------ EXTRACT PROVIDED

Add an "early rematerialisation" pass

Thu Dec 14 19:32:00 GMT 2017

On December 14, 2017 8:26:49 PM GMT+01:00, Richard Sandiford <richard.sandiford@linaro.org> wrote:
>Jeff Law <law@redhat.com> writes:
>> On 12/14/2017 04:09 AM, Richard Biener wrote:
>>> On Fri, Nov 17, 2017 at 4:58 PM, Richard Sandiford
>>> <richard.sandiford@linaro.org> wrote:
>>>> This patch looks for pseudo registers that are live across a call
>>>> and for which no call-preserved hard registers exist.  It then
>>>> recomputes the pseudos as necessary to ensure that they are no
>>>> longer live across a call.  The comment at the head of the file
>>>> describes the approach.
>>>>
>>>> A new target hook selects which modes should be treated in this
>way.
>>>> By default none are, in which case the pass is skipped very early.
>>>>
>>>> It might also be worth looking for cases like:
>>>>
>>>>    C1: R1 := f (...)
>>>>    ...
>>>>    C2: R2 := f (...)
>>>>    C3: R1 := C2
>>>>
>>>> and giving the same value number to C1 and C3, effectively treating
>>>> it like:
>>>>
>>>>    C1: R1 := f (...)
>>>>    ...
>>>>    C2: R2 := f (...)
>>>>    C3: R1 := f (...)
>>>>
>>>> Another (much more expensive) enhancement would be to apply value
>>>> numbering to all pseudo registers (not just rematerialisation
>>>> candidates), so that we can handle things like:
>>>>
>>>>   C1: R1 := f (...R2...)
>>>>   ...
>>>>   C2: R1 := f (...R3...)
>>>>
>>>> where R2 and R3 hold the same value.  But the current pass seems
>>>> to catch the vast majority of cases.
>>>>
>>>> Tested on aarch64-linux-gnu (with and without SVE),
>x86_64-linux-gnu
>>>> and powerpc64le-linux-gnu.  OK to install?
>>> 
>>> Can you tell anything about the complexity of the algorithm?
>
>Have to get back to you on that one. :-)
>
>>> How does it relate to what LRA can do?  AFAIK LRA doesn't try to
>find
>>> any global optimal solution and previous hardreg assignments may
>work
>>> against it?
>
>Yeah, both of those are problems.  But the more important problem is
>that it can't increase the live ranges of input registers as easily.
>Doing it before RA means that IRA gets to see the new ranges.
>
>>> That said - I would have expected remat to be done before the
>>> first scheduling pass?  Even before pass_sms (not sure
>>> what pass_live_range_shrinkage does).  Or be integrated
>>> with scheduling and it's register pressure cost model.
>
>SMS shouldn't be a problem.  Early remat wouldn't introduce new
>instructions into a loop unless the loop also had a call, which would
>prevent SMS.  And although it's theoretically possible that it could
>remove instructions from a loop, that would only happen if:
>
>  (a) the instruction actually computes the same value every time, so
>      could have been moved outside the loop; and
>
>  (b) the result is only used after a following call (and in particular
>      isn't used within the loop itself)

------------

**PROBLEM DETAILS:** Reproduce word for word the stretch of the compiler patch thread from "On December 14, 2017" through "describes the approach.". You won't need the entries that follow to finish this.

------ AVAILABLE DATA

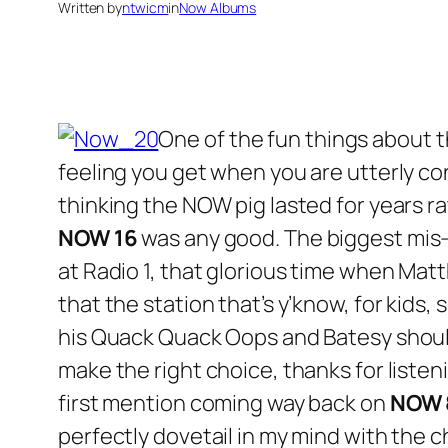
Written by
ntwicm
in
Now Albums
One of the fun things about 
feeling you get when you are utterly co
thinking the NOW pig lasted for years ra
NOW 16
was any good. The biggest mis-m
at Radio 1, that glorious time when Ma
that the station that’s y’know, for kids,
his Quack Quack Oops and Batesy should
make the right choice, thanks for listeni
first mention coming way back on
NOW 
perfectly dovetail in my mind with the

------------

**ANSWER SPACE:**
On December 14, 2017 8:26:49 PM GMT+01:00, Richard Sandiford <richard.sandiford@linaro.org> wrote:
>Jeff Law <law@redhat.com> writes:
>> On 12/14/2017 04:09 AM, Richard Biener wrote:
>>> On Fri, Nov 17, 2017 at 4:58 PM, Richard Sandiford
>>> <richard.sandiford@linaro.org> wrote:
>>>> This patch looks for pseudo registers that are live across a call
>>>> and for which no call-preserved hard registers exist.  It then
>>>> recomputes the pseudos as necessary to ensure that they are no
>>>> longer live across a call.  The comment at the head of the file
>>>> describes the approach.